Stored data entries
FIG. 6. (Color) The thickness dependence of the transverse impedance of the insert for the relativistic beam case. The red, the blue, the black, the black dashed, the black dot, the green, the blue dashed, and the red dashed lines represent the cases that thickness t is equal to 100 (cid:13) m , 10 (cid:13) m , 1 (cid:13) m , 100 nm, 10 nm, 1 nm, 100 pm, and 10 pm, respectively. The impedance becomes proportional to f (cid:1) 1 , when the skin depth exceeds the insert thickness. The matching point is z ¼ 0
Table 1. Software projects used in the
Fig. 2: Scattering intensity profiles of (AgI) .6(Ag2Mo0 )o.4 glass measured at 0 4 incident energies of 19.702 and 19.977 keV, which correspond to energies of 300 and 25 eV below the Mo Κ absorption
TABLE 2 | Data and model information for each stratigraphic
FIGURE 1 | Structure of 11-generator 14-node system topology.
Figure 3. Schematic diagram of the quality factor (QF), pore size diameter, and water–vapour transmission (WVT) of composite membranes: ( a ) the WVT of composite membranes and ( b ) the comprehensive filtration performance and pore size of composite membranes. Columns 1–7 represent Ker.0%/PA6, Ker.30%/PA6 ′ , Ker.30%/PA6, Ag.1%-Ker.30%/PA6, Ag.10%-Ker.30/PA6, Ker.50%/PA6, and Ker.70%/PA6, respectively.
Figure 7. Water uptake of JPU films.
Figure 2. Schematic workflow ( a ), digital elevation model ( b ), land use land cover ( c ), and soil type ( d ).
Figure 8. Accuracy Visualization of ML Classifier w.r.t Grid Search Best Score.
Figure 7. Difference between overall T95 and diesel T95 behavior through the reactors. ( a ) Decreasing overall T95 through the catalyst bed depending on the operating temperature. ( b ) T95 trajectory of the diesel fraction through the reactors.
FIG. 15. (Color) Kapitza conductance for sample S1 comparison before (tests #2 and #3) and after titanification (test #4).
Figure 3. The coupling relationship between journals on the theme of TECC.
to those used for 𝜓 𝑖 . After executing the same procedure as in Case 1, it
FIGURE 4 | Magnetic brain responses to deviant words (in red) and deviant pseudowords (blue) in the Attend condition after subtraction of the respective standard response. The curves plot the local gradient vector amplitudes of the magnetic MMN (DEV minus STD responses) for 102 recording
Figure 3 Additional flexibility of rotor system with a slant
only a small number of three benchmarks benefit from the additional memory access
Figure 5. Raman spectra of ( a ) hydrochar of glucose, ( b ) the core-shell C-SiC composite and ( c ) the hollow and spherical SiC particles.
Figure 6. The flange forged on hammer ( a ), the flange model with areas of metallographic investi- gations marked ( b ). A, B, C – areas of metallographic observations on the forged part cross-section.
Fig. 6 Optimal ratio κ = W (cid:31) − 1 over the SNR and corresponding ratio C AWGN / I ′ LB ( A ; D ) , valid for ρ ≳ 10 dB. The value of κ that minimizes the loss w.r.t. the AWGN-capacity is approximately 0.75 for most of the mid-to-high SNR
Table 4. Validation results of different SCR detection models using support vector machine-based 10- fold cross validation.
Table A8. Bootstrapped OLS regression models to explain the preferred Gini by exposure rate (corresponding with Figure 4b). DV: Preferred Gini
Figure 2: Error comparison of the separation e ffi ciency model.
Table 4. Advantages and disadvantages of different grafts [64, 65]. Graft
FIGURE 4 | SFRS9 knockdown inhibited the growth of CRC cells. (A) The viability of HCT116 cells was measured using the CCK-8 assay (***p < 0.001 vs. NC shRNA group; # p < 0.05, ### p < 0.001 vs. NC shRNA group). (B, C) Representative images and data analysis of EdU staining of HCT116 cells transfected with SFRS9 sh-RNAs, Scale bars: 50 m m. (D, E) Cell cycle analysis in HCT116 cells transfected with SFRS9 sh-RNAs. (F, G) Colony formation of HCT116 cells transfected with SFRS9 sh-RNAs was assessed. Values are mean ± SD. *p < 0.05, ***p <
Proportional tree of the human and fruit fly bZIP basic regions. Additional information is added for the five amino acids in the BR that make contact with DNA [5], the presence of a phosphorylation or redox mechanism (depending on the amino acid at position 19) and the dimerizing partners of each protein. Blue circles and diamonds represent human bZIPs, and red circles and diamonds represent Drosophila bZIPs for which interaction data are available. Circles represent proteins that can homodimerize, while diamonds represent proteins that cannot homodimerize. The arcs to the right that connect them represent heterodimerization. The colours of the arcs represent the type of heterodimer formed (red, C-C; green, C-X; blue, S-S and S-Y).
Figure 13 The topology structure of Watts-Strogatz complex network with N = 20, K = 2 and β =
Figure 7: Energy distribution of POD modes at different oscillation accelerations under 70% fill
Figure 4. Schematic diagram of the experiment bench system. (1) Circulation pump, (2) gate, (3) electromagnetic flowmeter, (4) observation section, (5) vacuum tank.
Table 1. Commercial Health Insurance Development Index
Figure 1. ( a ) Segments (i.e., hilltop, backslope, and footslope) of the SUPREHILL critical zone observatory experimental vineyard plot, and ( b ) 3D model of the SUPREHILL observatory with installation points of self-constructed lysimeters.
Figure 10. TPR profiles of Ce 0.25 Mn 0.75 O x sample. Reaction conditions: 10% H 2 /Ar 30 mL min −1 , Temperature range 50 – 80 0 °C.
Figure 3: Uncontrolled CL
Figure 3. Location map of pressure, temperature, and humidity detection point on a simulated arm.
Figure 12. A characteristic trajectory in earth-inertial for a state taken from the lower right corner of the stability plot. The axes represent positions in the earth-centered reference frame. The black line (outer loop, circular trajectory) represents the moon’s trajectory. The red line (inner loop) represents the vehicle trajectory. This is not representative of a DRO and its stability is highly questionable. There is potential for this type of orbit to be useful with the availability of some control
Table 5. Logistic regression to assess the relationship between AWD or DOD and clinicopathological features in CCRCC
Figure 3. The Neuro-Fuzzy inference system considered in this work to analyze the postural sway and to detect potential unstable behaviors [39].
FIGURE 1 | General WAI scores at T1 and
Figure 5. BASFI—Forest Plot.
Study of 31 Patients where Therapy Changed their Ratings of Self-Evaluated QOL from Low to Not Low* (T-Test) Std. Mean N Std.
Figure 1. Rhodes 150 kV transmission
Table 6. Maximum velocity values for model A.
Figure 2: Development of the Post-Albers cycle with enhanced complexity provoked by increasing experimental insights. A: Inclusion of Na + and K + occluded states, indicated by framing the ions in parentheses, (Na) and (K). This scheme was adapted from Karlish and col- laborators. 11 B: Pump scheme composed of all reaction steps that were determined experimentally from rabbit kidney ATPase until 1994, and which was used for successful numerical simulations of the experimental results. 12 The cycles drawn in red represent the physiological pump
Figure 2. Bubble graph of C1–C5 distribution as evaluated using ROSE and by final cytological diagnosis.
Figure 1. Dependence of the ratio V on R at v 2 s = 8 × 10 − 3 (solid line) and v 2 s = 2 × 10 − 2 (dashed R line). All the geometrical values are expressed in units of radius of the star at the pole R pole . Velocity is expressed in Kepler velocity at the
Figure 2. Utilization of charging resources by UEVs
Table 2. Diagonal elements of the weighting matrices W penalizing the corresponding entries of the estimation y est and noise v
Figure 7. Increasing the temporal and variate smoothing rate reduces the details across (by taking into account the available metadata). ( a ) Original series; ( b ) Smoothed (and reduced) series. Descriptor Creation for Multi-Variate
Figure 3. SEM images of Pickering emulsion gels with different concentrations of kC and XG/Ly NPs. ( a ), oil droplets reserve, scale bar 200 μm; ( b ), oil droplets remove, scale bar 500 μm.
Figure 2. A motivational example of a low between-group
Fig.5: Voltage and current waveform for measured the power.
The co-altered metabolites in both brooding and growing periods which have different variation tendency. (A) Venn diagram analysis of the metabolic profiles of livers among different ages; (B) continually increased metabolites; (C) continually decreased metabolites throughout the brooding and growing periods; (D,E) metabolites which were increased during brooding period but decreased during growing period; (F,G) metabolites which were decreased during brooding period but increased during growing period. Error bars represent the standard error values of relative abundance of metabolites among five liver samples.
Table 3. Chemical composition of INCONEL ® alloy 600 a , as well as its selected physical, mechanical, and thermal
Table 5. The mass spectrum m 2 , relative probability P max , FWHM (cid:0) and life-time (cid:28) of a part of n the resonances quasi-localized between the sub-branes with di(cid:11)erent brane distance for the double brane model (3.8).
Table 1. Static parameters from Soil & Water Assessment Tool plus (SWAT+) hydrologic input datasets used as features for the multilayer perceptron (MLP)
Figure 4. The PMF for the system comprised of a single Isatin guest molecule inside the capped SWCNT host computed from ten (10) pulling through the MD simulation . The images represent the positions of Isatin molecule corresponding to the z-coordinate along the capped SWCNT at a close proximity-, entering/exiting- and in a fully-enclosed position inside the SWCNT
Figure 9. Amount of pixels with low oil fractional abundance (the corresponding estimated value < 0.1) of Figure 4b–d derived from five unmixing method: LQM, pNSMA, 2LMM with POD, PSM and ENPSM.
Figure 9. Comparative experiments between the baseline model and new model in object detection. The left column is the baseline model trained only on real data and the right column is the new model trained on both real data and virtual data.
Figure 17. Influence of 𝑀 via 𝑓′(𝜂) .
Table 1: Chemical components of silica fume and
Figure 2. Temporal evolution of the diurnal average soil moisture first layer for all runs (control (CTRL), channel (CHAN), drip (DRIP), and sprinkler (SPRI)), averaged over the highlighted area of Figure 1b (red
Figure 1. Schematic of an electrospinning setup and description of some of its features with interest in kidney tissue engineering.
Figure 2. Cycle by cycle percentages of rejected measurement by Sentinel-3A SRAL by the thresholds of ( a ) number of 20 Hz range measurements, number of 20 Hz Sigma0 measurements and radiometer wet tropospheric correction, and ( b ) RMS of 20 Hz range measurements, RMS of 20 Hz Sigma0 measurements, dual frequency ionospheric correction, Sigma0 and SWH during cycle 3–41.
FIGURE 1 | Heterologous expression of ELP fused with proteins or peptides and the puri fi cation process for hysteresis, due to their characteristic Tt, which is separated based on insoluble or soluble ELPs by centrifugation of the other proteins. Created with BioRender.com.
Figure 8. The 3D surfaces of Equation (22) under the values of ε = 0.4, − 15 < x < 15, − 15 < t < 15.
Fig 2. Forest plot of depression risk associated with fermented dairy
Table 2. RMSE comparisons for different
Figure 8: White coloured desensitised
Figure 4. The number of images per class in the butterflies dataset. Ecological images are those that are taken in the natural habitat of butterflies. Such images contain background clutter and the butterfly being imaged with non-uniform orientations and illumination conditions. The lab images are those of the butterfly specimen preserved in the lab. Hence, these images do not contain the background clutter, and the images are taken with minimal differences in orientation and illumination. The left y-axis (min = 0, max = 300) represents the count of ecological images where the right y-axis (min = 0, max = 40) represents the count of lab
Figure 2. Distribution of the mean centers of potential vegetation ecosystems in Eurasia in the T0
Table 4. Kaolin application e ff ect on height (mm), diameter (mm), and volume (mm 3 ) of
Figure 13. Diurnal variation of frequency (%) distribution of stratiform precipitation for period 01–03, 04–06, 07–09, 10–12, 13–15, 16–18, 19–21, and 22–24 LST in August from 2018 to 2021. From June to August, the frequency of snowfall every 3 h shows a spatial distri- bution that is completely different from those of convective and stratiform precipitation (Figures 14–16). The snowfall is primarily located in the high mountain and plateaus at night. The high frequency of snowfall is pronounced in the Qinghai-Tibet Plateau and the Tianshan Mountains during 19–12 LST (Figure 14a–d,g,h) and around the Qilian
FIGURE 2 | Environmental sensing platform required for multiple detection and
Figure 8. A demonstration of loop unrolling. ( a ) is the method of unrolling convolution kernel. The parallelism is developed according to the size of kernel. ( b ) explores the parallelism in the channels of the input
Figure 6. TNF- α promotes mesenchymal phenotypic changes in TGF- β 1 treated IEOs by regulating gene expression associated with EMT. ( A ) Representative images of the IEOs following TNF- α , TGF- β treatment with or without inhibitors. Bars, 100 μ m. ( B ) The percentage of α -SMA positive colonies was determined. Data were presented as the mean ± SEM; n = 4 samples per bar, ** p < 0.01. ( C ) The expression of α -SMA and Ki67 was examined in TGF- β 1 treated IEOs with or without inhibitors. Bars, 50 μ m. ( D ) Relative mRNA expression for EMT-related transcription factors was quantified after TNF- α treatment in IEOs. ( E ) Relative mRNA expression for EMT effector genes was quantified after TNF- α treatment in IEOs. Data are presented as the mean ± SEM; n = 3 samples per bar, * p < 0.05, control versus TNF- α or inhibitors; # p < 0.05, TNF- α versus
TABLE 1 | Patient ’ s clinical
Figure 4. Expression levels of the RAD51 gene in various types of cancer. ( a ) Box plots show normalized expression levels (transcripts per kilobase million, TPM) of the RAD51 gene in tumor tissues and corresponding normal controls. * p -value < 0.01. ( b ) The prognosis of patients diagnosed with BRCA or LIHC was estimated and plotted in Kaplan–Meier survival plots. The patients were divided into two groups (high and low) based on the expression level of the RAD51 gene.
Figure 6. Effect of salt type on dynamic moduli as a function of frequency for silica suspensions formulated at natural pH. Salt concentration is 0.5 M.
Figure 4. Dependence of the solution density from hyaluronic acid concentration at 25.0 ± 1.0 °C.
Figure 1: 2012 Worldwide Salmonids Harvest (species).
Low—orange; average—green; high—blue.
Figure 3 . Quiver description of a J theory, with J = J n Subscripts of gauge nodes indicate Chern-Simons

### What you will do
Among the records above, a stretch begins at the line containing "Figure 3. The coupling" and ends at the line containing "to those used". Restate that stretch word for word, and nothing else.

### Exercise answer
Figure 3. The coupling relationship between journals on the theme of TECC.
to those used for 𝜓 𝑖 . After executing the same procedure as in Case 1, it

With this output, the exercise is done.